__SELECTED EXCERPT__:
------------------------------------------------

Column: Racism in O.C. schools is nothing new — but it’s surprisingly diverse
It’s an Orange County ritual as reliable as the Los Angeles (yeah, right) Angels underachieving.
High school students hurl racial and ethnic epithets at their peers, openly and without shame. At sporting events, after school, during lunchtime. Against rival schools or fellow classmates. There’s outrage and condemnation, and administrators and parents vow: “Never again.”
And then it happens again.
Prep racism happened when I was a student at Anaheim High School in the mid-1990s and our teams played wealthier, whiter schools. Such taunts continued when my brother was a basketball player a decade later. I covered many such cases during the 2010s for another publication. And I’ve shaken my head in disgust as these incidents seem to have escalated in recent years in frequency and stupidity, as proof of them appear on social media, usually uploaded by the instigators themselves.
There were the San Clemente High fans in 2019 who yelled anti-Black, anti-Latino and anti-gay epithets during a football game against visiting San Diego Lincoln High. That same year, photos and videos emerged of students from Newport Harbor High in Newport Beach and Pacifica High in Garden Grove forming swastikas with red plastic cups and throwing out Sieg Heil gestures in two separate incidents.
Just this past fall, a Yorba Linda High student posed with a sign that stated, “ur dad is my GARDENER” before a game against archrival Esperanza High. All of these embarrassments served as prelude to the latest one yet, which happened Friday.
The photos that appeared this weekend on social media from a party in Orange County have sparked widespread outrage and disgust.

------------------------------------------------

__WHAT IS REQUIRED__: Can you update the column on racism in Orange County schools by replacing "archrival" with "rival", starting with "Just this past" and going on through "outrage and disgust."?

Stored items
------------------------------------------------

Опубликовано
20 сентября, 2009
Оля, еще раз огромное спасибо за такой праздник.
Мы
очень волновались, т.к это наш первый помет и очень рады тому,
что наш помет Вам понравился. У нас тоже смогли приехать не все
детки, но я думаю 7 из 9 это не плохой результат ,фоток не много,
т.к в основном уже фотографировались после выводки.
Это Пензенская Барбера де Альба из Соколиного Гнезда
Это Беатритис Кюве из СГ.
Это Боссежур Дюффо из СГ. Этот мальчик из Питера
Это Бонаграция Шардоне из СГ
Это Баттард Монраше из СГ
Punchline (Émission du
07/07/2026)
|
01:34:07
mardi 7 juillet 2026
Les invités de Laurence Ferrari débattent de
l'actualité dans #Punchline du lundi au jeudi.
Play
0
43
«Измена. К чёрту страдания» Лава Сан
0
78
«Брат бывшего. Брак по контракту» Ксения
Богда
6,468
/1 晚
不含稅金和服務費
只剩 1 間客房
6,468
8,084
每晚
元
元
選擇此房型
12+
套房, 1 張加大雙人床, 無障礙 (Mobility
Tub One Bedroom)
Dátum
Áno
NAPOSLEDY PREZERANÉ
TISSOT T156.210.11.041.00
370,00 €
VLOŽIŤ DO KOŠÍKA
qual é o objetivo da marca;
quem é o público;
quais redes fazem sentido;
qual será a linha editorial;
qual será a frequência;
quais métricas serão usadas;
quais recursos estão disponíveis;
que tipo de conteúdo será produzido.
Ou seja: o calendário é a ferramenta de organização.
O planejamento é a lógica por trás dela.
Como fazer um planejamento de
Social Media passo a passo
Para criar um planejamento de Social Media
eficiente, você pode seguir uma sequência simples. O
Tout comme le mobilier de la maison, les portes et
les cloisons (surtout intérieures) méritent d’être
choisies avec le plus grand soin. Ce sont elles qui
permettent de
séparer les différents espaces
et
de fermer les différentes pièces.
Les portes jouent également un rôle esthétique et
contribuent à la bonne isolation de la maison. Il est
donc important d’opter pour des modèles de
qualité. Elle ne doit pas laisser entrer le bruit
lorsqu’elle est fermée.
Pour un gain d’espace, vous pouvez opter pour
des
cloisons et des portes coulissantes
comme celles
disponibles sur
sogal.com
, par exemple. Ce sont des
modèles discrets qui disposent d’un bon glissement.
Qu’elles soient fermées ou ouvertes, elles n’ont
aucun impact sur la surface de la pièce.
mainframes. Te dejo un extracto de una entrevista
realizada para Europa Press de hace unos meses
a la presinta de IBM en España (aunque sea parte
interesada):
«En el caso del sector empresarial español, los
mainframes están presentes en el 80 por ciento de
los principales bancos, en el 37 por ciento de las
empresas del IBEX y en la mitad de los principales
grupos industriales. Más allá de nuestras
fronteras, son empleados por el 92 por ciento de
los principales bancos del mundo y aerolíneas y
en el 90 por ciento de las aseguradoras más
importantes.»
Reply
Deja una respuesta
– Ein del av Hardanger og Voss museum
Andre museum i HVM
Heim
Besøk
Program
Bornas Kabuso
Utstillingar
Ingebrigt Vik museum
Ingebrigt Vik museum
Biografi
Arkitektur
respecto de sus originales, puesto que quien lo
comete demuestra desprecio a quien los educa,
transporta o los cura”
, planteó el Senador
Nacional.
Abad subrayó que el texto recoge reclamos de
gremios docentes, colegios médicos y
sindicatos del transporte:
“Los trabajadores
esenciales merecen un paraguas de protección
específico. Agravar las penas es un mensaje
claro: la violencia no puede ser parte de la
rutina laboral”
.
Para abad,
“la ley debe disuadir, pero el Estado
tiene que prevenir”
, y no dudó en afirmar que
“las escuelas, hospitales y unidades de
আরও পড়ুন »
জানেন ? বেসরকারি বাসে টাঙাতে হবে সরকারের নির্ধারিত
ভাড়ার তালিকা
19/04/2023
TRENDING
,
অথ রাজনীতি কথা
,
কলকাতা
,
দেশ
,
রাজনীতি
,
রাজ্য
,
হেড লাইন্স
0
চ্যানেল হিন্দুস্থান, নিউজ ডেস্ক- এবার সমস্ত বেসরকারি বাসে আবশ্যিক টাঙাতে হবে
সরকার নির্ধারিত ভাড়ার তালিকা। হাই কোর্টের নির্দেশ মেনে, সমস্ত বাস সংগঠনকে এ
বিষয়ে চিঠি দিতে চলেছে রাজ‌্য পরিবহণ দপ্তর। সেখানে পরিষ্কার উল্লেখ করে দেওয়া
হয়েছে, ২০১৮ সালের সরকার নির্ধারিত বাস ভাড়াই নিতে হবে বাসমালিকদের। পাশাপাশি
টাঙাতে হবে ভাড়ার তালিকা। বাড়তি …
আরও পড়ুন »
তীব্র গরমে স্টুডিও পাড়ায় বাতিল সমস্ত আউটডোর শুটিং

------------------------------------------------

__SOLUTION__:
Just this past fall, a Yorba Linda High student posed with a sign that stated, “ur dad is my GARDENER” before a game against rival Esperanza High. All of these embarrassments served as prelude to the latest one yet, which happened Friday.
The photos that appeared this weekend on social media from a party in Orange County have sparked widespread outrage and disgust.